I like veggies, I like fish. I can trade fish for eggs and chicken. Anyone familiar with this?






The website:
:: Portable Farms™ Aquaponics Systems ::


----------



## Denton (Sep 18, 2012)




----------



## MountainMan (Apr 4, 2012)

We've been looking into this for quite a while. The systems I've seen are usually indoor systems. The greenhouse is a new one on me. Looks pretty interesting. Nice find.


----------



## Denton (Sep 18, 2012)

I'm thinking this is going to be a project....

IT'll be fun!!


----------



## Desert Marine (Nov 20, 2012)

The concept of acquaponics is interesting. However, plants CAN'T manufacturer minerals. Many people who build these systems are growing plants that are mineral deficient. Plants get their mineral content from the soil. If you are only feeding them i.e. the plants fish waste you have to find a way to get the plants the proper minerals. 

Very few people are aware of this, nor are they knowledgeable in this type of growing environment. A plant can and will grow on the 3 basic components of fertilizer, however they will not be plants that will contain the necessary nutrition for human health and consumption. 

Just food for thought!


----------



## Chelseaprepper (Dec 12, 2012)

Interesting concept Desert Marine I have been looking into this and already have and IBC tank 275 gallons I was going to sacrafice. However after your post I am going to research this a little bit more. If anything at least I can have fish. My soil garden kicks ass in season ( no store bought fertilized I use my own compost) so vegetable are plenty and I am expanding it this spring for even more veggies.


----------



## Denton (Sep 18, 2012)

Desert Marine said:


> The concept of acquaponics is interesting. However, plants CAN'T manufacturer minerals. Many people who build these systems are growing plants that are mineral deficient. Plants get their mineral content from the soil. If you are only feeding them i.e. the plants fish waste you have to find a way to get the plants the proper minerals.
> 
> Very few people are aware of this, nor are they knowledgeable in this type of growing environment. A plant can and will grow on the 3 basic components of fertilizer, however they will not be plants that will contain the necessary nutrition for human health and consumption.
> 
> Just food for thought!


Danged ol' party-pooper!


----------



## Jacob555 (Feb 2, 2013)

I also like fish and vegetables.


----------



## AsteroidX (Dec 11, 2012)

IMO standard greenhouse for cold environments or regular gardening and composting is easier then aquaponics.
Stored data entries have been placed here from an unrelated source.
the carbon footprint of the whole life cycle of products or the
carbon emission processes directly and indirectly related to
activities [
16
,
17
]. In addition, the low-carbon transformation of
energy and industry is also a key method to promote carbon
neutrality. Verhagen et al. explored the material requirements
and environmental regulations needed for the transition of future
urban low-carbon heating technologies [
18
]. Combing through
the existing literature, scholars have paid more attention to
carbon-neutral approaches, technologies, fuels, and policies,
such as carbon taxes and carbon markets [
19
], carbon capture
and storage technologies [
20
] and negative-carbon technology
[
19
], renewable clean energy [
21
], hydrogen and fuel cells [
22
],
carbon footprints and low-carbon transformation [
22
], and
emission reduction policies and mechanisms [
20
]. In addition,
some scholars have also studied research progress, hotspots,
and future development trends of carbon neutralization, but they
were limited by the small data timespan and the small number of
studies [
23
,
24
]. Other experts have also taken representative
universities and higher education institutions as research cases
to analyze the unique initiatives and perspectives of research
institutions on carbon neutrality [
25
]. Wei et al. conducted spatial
But lets say you live in a an apartment or dont have land indoor gardening has much merit. The one big bonus from my homework in aquaponics is you would get a fish staple as well if done correctly. Talapia farming FTW. Tried it in a restaurant the other day and it aint that bad of a fish for food.
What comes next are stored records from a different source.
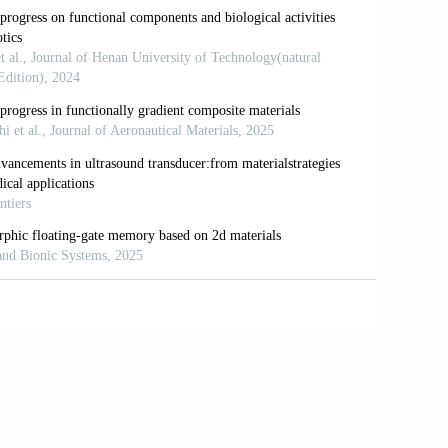
doi: 10.1021/acsinfecdis.1c00117
 subsequent antibiotic treatment reveals
ranostics.
2020;10(14):6310-6321. doi:
on and encapsulation of bacteriophage for
1016/j.cis.2017.05.014
rs enhance oral bacteriophage delivery
.apsb.2025.05.037
r target using bacteriophage proteins.
Nat
technology platform for tumor-targeted
ad Sci USA.
2016;113(7):1877-1882. doi:
e Host Range through Structure-Guided
l Rep.
2019;29(5):1336-1350.e4. doi:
Can it be done off grid ? all the set ups Ive seen seem like there using pumps and such.


----------



## LunaticFringeInc (Nov 20, 2012)

Denton thanks for the great link. Man the more I look at this type of system the more interested I am in is since its nothing more than my SW tanks on steriods. I just need to find a way to power a pump at a reasonable cost via solar power and I think it would be worth my time and efforts. With even the most rudementry green house set up I think I could absolutely go nuts with this on a small scale size wise and really produce some scooby snacks. I like the fact too that its basically portable unlike raised beds and conventional gardening. I will have to peruse that site some more and garner more info.


----------